Melungeons by Chris Offutt

First published: 1993

Type of plot: Regional

Time of work: The 1990's

Locale: Rocksalt, Kentucky, a small Appalachian town

Principal Characters:

  • Ephraim Goins, the town deputy and jailer
  • Haze Gipson, a mountain man who has returned home after many years in a northern city
  • Beulah Mullins, an eighty-four-year-old member of an opposing clan

The Story

Making use of the folklore tradition of mountain feuds, "Melungeons" focuses on Deputy Ephraim Goins, who, like the other two characters in the story, is a member of the mixed-race group that gives the story its title. The story begins when an elderly man comes into the town jail and asks Goins what he needs to do to get incarcerated. When Goins suggests, "defacing public property," the man urinates on the jailhouse steps and is put behind bars.

The man identifies himself as Haze Gipson, who Goins recognizes is a Melungeon, a member of a mixed-race community (Native American, African American, and white) who live in the Appalachian Mountains of Kentucky, Virginia, and Tennessee. He also recognizes the name "Gipson" as being the family name of a clan involved in an ongoing feud that began sixty years earlier over the carcass of an accidentally killed bear. Goins, also a Melungeon, has avoided involvement in the feud by joining the army during the Korean War and then living in town since his return.

Gipson explains that he has returned after all these years because he has missed every wedding and funeral his family has had. He tells Goins that he has gone up to the mountains to see his grandchildren and great-grandchildren, but that because he is the last of the old Gipsons still alive, he does not feel safe there.

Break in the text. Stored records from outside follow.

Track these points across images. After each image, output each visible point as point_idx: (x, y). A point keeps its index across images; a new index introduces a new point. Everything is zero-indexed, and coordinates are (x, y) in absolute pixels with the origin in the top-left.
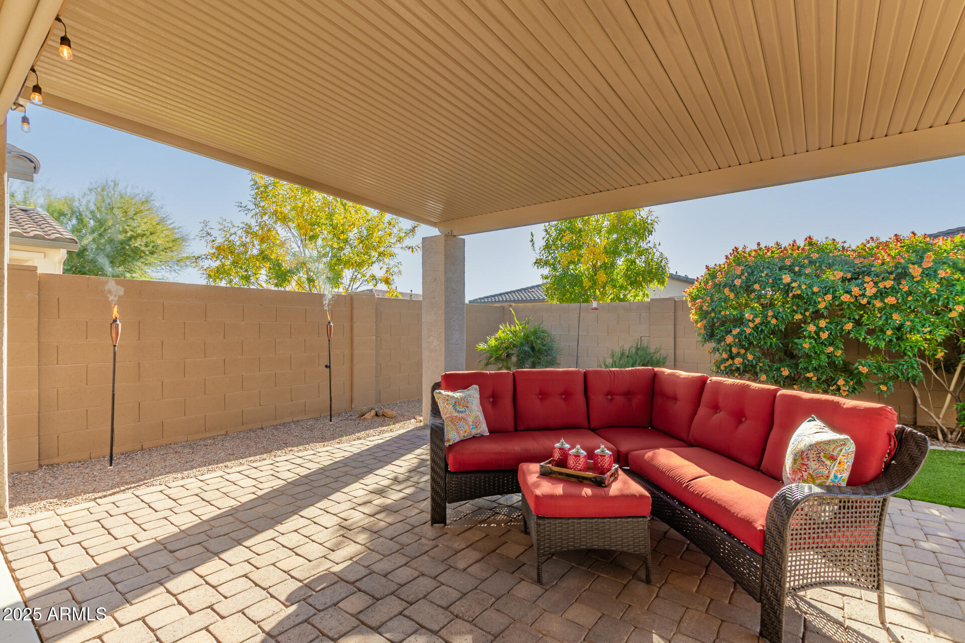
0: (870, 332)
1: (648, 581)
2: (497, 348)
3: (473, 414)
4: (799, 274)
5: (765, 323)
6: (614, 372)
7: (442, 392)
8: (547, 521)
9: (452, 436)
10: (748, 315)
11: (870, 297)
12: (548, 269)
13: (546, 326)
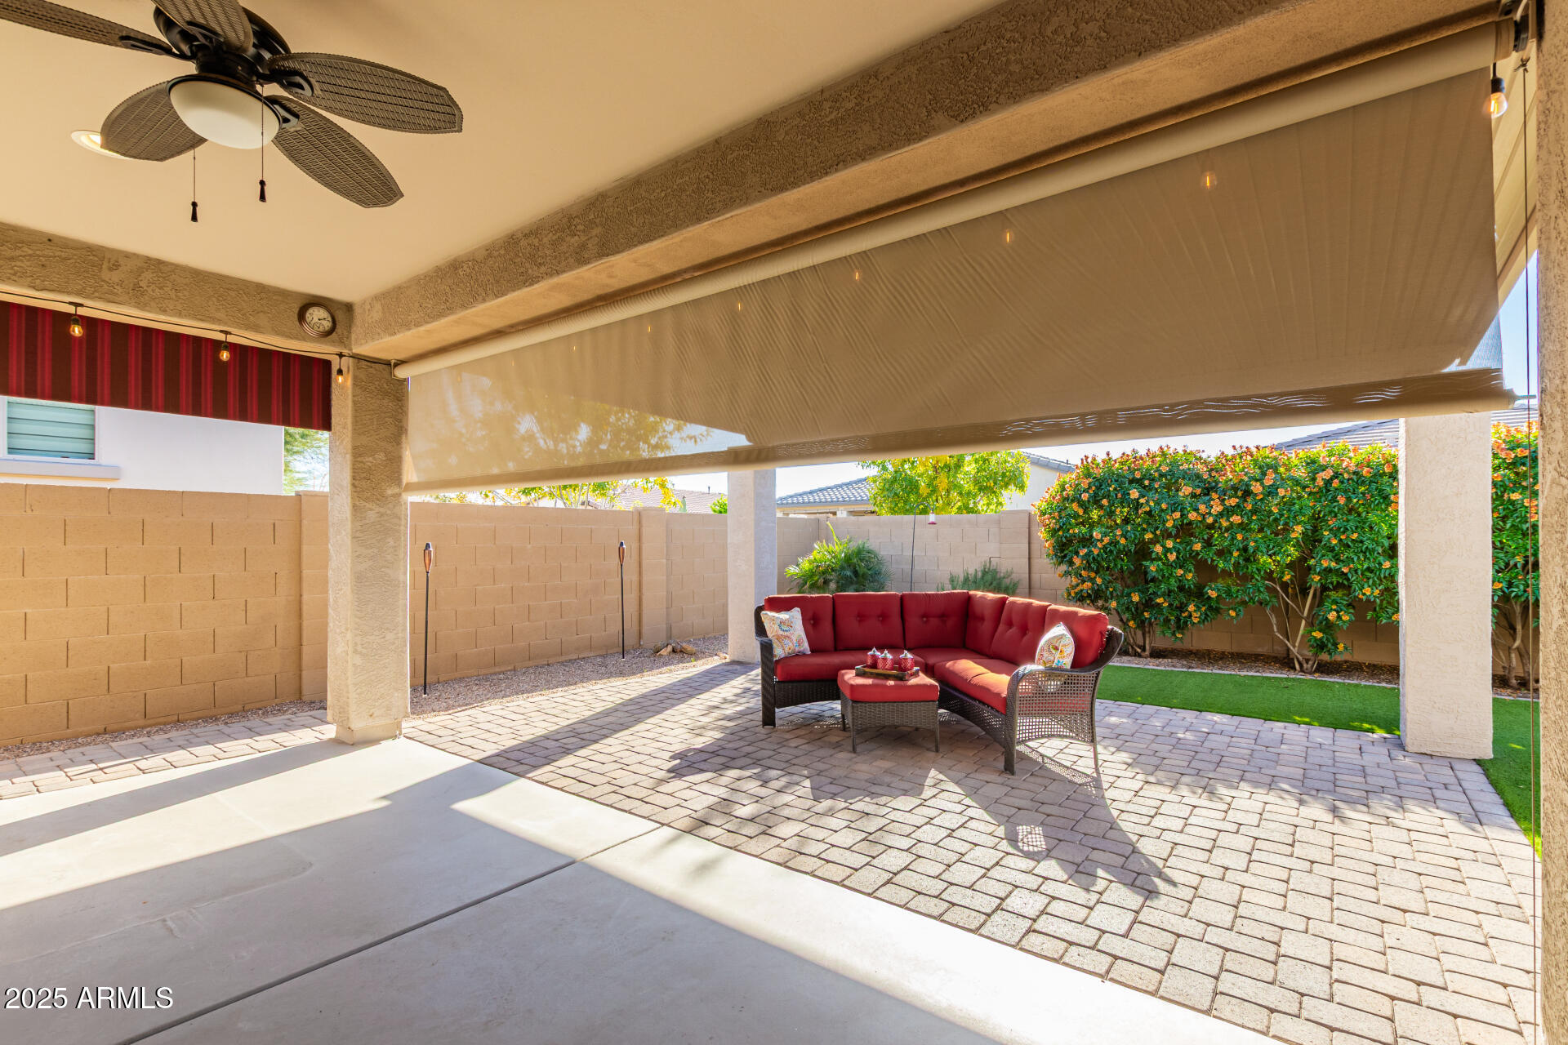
0: (1220, 553)
1: (937, 751)
2: (812, 574)
3: (796, 634)
4: (1149, 488)
5: (1114, 543)
6: (929, 595)
7: (768, 613)
8: (859, 705)
9: (779, 652)
10: (1096, 534)
11: (1216, 516)
12: (876, 469)
13: (873, 544)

The story then shifts to Beulah Mullins, an eighty-four-year-old member of the opposing clan, who, although she has not been off the mountain in fifty years, begins a long walk into town. When morning comes and Goins returns to the jailhouse, the old woman arrives. She reaches into her bag and takes out a blackened pot filled with squirrel stew, which she offers to Goins to prove the pot does not contain a file or a pistol. When Goins allows her to take the stew into Gipson's cell and goes back to his desk to eat, he hears a blast. The old woman has hidden a sawed-off shotgun under her long coat and has taken one last revenge against a member of her enemy clan. She willingly enters another jail cell to await her trial. After Goins locks her up, he opens the jailhouse door and begins walking toward the hills that are his ancestral home.